Usually it is Android that makes the headlines for security exploits but this time around, it’s iOS. Researchers from Palo Alto have uncovered a bug called Wirelurker which might already have affected hundreds of thousands of devices.
The primary method of infection for this bug is through the Maiyadi App Store which is a third party app store for OSX based in China. At the time of publication, it’s estimated that over 350,000 users might already have been infected. Furthermore, the malicious code was present in over 450 apps on the Maiyadi app store. Pirated versions of some high profile games like Sims 3 and Angry Birds were amongst the infected apps.
Wirelurker exploits the enterprise provisioning system mechanism, which allows big companies to push through new software without the need to go through the fairly laborious app store approval process. So any app that has an enterprise provision certificate can be installed without an issue. This is exploited and what’s concerning is that it affects both jailbroken and non-jailbroken devices.
Once a desktop (all Macbooks and Macs are susceptible) has been infected, Wirelurker can move to any iOS devices connected through a USB cable. Then, it rewrites programs through binary file replacement. Once a non-jailbroken device has been infected, Wirelurker side loads a comic book app onto the device which is not malicious in itself. Researchers suspect this is simply to test whether a device is compromised or not.

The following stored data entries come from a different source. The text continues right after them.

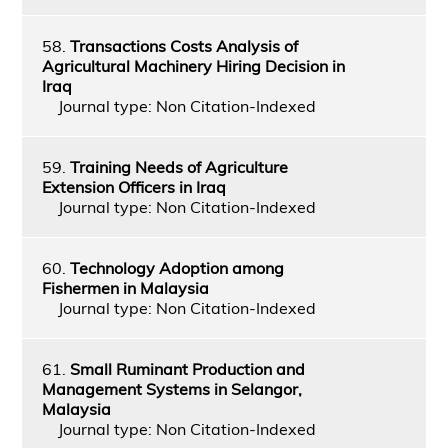
58.
Transactions Costs Analysis of
Agricultural Machinery Hiring Decision in
Iraq
Journal type: Non Citation-Indexed
59.
Training Needs of Agriculture
Extension Officers in Iraq
Journal type: Non Citation-Indexed
60.
Technology Adoption among
Fishermen in Malaysia
Journal type: Non Citation-Indexed
61.
Small Ruminant Production and
Management Systems in Selangor,
Malaysia
Journal type: Non Citation-Indexed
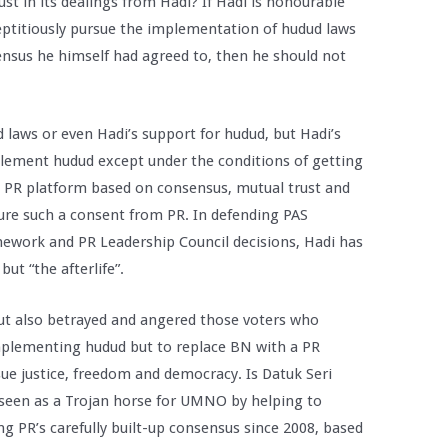
ust in its dealings from Hadi? If Hadi is honourable
eptitiously pursue the implementation of hudud laws
sensus he himself had agreed to, then he should not
 laws or even Hadi’s support for hudud, but Hadi’s
plement hudud except under the conditions of getting
he PR platform based on consensus, mutual trust and
cure such a consent from PR. In defending PAS
ework and PR Leadership Council decisions, Hadi has
but “the afterlife”.
but also betrayed and angered those voters who
mplementing hudud but to replace BN with a PR
ue justice, freedom and democracy. Is Datuk Seri
seen as a Trojan horse for UMNO by helping to
g PR’s carefully built-up consensus since 2008, based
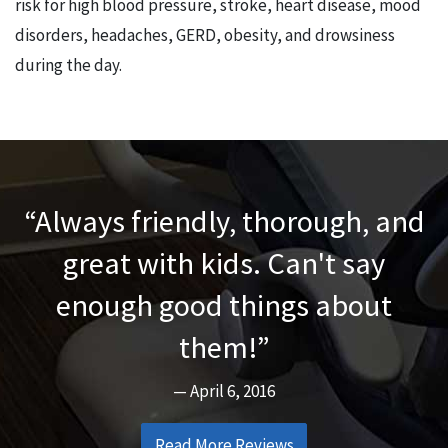
risk for high blood pressure, stroke, heart disease, mood
disorders, headaches, GERD, obesity, and drowsiness
during the day.
Always friendly, thorough, and
great with kids. Can't say
enough good things about
them!
April 6, 2016
Read More Reviews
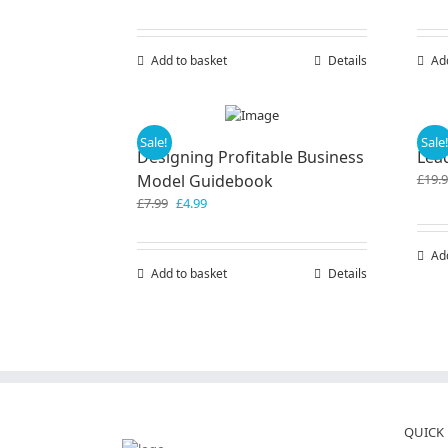
Add to basket
Details
Ad
Sale!
Sale
Designing Profitable Business
Lea
Model Guidebook
£
19.
Original
Current
£
7.99
£
4.99
price
price
was:
is:
Ad
£7.99.
£4.99.
Add to basket
Details
QUICK 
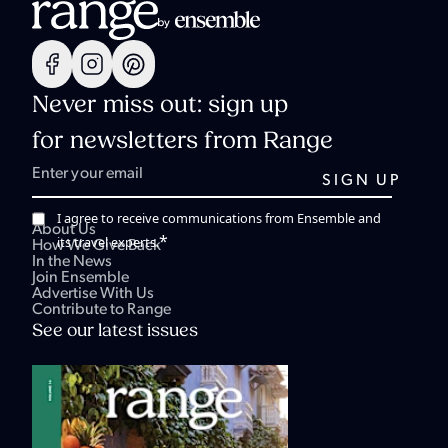
Never miss out: sign up
for newsletters from Range
I agree to receive communications from Ensemble and
About Us
*
its travel experts.
How We Give Back
In the News
Join Ensemble
Advertise With Us
Contribute to Range
See our latest issues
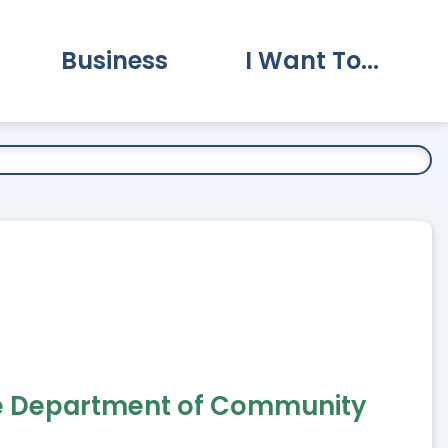
Business
I Want To...
vernment Submenu
Expand Business Submenu
Expand I Want To.
 the Department of Community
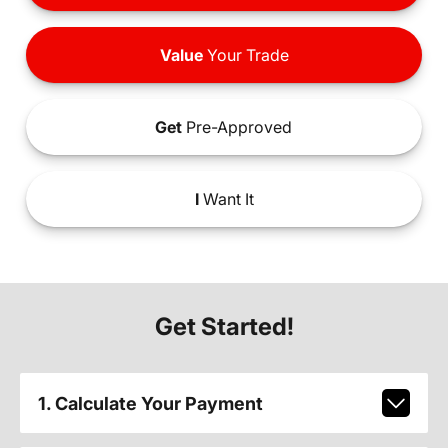
Value
Your Trade
Get
Pre-Approved
I
Want It
Get Started!
1. Calculate Your Payment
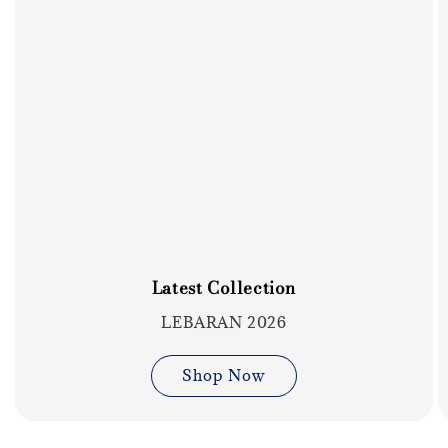
Latest Collection
LEBARAN 2026
Shop Now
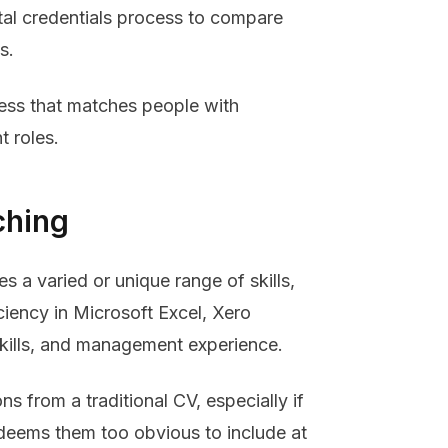
gital credentials process to compare
s.
cess that matches people with
t roles.
ching
s a varied or unique range of skills,
ciency in Microsoft Excel, Xero
skills, and management experience.
ons from a traditional CV, especially if
r deems them too obvious to include at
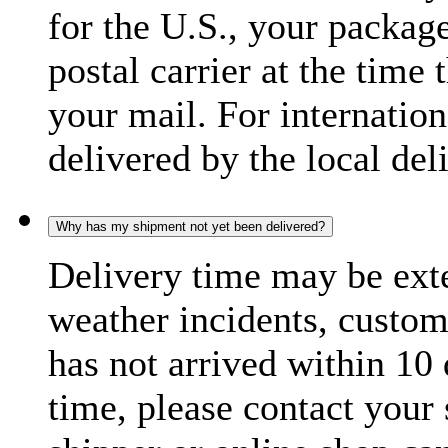
for the U.S., your package
postal carrier at the time 
your mail. For internatio
delivered by the local del
Why has my shipment not yet been delivered?
Delivery time may be exte
weather incidents, custom
has not arrived within 10 
time, please contact your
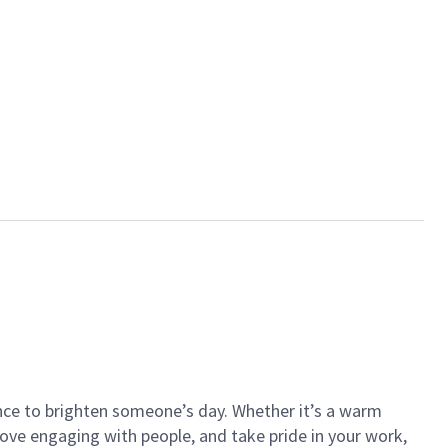
ance to brighten someone’s day. Whether it’s a warm
 love engaging with people, and take pride in your work,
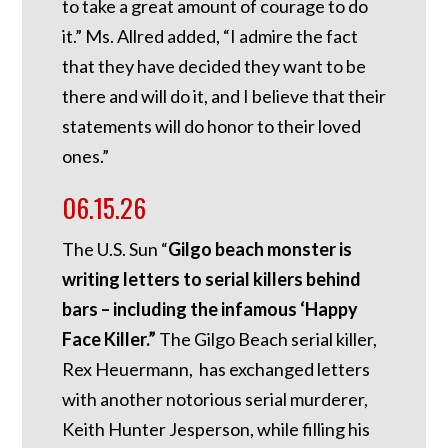
to take a great amount of courage to do
it.” Ms. Allred added, “I admire the fact
that they have decided they want to be
there and will do it, and I believe that their
statements will do honor to their loved
ones.”
06.15.26
The U.S. Sun “
Gilgo beach monster is
writing letters to serial killers behind
bars – including the infamous ‘Happy
Face Killer.”
The Gilgo Beach serial killer,
Rex Heuermann, has exchanged letters
with another notorious serial murderer,
Keith Hunter Jesperson, while filling his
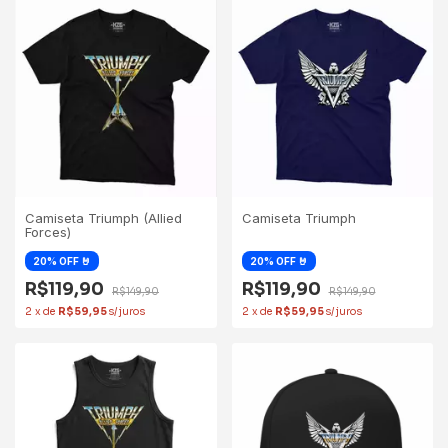
Camiseta Triumph (Allied
Camiseta Triumph
Forces)
R$119,90
R$119,90
R$149,90
R$149,90
2
x
de
R$59,95
2
x
de
R$59,95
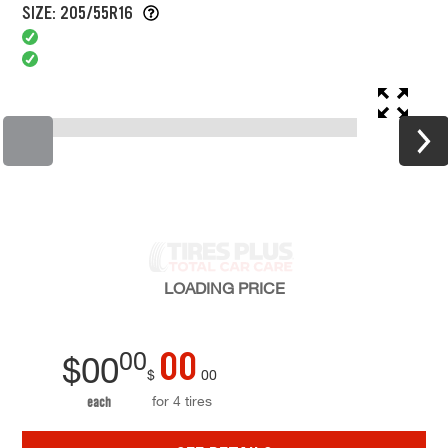
SIZE: 205/55R16
LOADING
PRICE
00
00
$
00
$
00
for 4 tires
each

The interesting part is that on infected devices, Wirelurker specifically tries to identify the owner of the infected devices. On jailbroken devices, it also tries to access text messages. It also tries to steal payment information and other sensitive data. Some security experts have labeled Wirelurker as primitive but fear that the mechanism used by the bug could be exploited by more sophisticated hackers.
With Wirelurker, iOS users are facing their first widespread significant security threat. Software for testing whether you are affected or not has already been developed that you can download from here. However, the fact remains that Wirelurker is not a passive threat. It is under active development and you should stay safe by not using a third party app stores or charging by plugging into devices you don’t trust.